Launched in 2003 from temporary quarters in UT's Hoskins Library, the Baker Center is the product of a $6 million Congressional endowment to honor and continue the senator's legacy of public service. While it houses the papers of Baker and other native notables, Lowe wanted the center to function as something more than an archive. So he spent what he recalls as surreal hours on Baker's back porch in Huntsville, discussing with the senator ways to turn tangible the amorphous concept of "civic engagement." The resulting mission statement is ambitious.

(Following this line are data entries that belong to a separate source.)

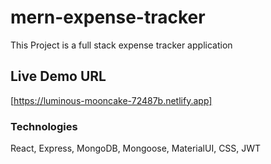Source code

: # mern-expense-tracker

This Project is a full stack expense tracker application

## Live Demo URL

[https://luminous-mooncake-72487b.netlify.app]

### Technologies

React, Express, MongoDB, Mongoose, MaterialUI, CSS, JWT

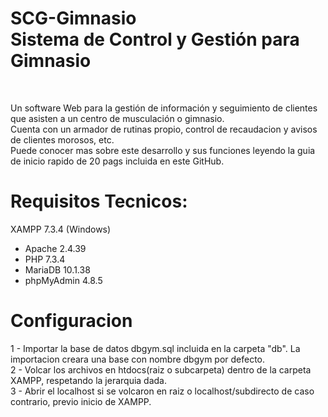 # SCG-Gimnasio<br/>Sistema de Control y Gestión para Gimnasio
<br/>
<p>
    Un software Web para la gestión de información y seguimiento de clientes que asisten a un centro de musculación o gimnasio.<br/>
    Cuenta con un armador de rutinas propio, control de recaudacion y avisos de clientes morosos, etc.<br/>
    Puede conocer mas sobre este desarrollo y sus funciones leyendo la guia de inicio rapido de 20 pags incluida en este GitHub.<br/>
</p>

# Requisitos Tecnicos:
XAMPP 7.3.4 (Windows)
<ul>
   <li>Apache 2.4.39</li>
   <li>PHP 7.3.4</li>
   <li>MariaDB 10.1.38</li>
   <li>phpMyAdmin 4.8.5</li>
 </ul>

# Configuracion
1 - Importar la base de datos dbgym.sql incluida en la carpeta "db". La importacion creara una base con nombre dbgym por defecto.<br/>
2 - Volcar los archivos en htdocs(raiz o subcarpeta) dentro de la carpeta XAMPP, respetando la jerarquia dada.<br/>
3 - Abrir el localhost si se volcaron en raiz o localhost/subdirecto de caso contrario, previo inicio de XAMPP.<br/>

It includes creating lesson plans for civic education in high schools and middle schools; hosting scores of workshops and international conferences, often with companion courses for UT students; researching and developing public policy strategies on energy, national security, the environment and health care; and bringing civility to American political discourse.
It's hard to say, at this moment, which goal is more daunting: Helping the Republic of Georgia develop an energy strategy, or getting Republicans and Democrats to work together. The first goal has been temporarily suspended; the second is still on the white board, charged to the Baker Center's Civility Task Force—for whom, Lowe admits, turning philosophy into practice will be tough: "What we don't want, at the end of the day, is another report that says, 'Why don't we all just get along?'"
Tennessee Democratic Party spokesman Wade Munday says a true political leader—like Baker—can rally the rank-and-file to abandon divisive discourse. Bill Hobbs, Munday's GOP counterpart, suggests campaign rancor is perpetuated by partisan grandstanding that continues into, and undermines, the process of government.
"Baker talks about a process a lot," Lowe says, "how to get a structure going where you can have disagreements, but it's based on common respect for each other, so you can keep moving things on down the road." The task force has begun building that structure, he says, by establishing standards—best practices for civic engagement—illustrated by historical examples. Exhibit A is Baker, who, from Watergate to the Panama Canal, followed his conscience across party lines.